Japanese demand for stainless scrap was strong in the fourth quarter of 2021 but the brake was applied a little in early 2022. For the first time in five years, Japan imported more stainless scrap than it exported in 2021, but it remains to be seen whether this trend will continue.

India has handled the COVID situation very well despite its huge population. The Indian Sub-continent has been rather slow in its buying of stainless scrap and the majority of mills have poor order books. Furthermore, the new variants of COVID have resulted in restrictions that have slowed the economy. Until November last year, conditions had been very bullish in India but, from early December, mills began reducing their scrap purchases. For many grades, such as chrome steel and 200 series scrap, imports dropped more than 70% owing to high container freight rates making the business unviable. As a consequence, there has been strong demand for locally-generated stainless scrap in India because it is far cheaper than imports and sellers offer attractive credit terms.

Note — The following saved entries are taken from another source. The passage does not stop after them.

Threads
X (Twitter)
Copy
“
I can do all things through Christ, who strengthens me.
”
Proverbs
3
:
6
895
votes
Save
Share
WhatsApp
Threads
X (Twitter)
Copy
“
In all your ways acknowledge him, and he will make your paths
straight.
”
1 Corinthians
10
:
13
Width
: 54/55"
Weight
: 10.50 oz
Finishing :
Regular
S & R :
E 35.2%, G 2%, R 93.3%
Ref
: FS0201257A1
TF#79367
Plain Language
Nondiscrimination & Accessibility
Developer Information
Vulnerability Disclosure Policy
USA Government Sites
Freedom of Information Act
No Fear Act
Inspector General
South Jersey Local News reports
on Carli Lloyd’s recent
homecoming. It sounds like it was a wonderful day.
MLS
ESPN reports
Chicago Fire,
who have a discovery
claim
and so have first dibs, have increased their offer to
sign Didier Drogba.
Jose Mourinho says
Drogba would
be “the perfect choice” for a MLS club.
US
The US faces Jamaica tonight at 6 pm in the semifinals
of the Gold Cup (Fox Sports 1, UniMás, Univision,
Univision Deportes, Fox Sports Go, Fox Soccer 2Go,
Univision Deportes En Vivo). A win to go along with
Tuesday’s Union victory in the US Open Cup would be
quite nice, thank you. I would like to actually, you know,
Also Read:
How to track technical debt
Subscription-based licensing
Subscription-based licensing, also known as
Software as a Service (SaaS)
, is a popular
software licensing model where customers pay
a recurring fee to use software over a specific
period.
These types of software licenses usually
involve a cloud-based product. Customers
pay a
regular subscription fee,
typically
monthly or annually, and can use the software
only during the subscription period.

The weak scrap import demand from India could well continue throughout the first quarter of 2022. Imports of ferro-nickel are continuing as usual but with some signs of slowing as they have been hit hard mainly by the non-availability of containers.

The Indian union budget was announced on February 1 and stainless steel scrap will continue to attract zero import duty. The decision to remove antidumping and countervailing duties on stainless steel coils from China will provide stiff competition for India’s large mills and put pressure on their finished product sales.

It is to be hoped that market conditions improve in Asia and that the pandemic is reduced in its intensity.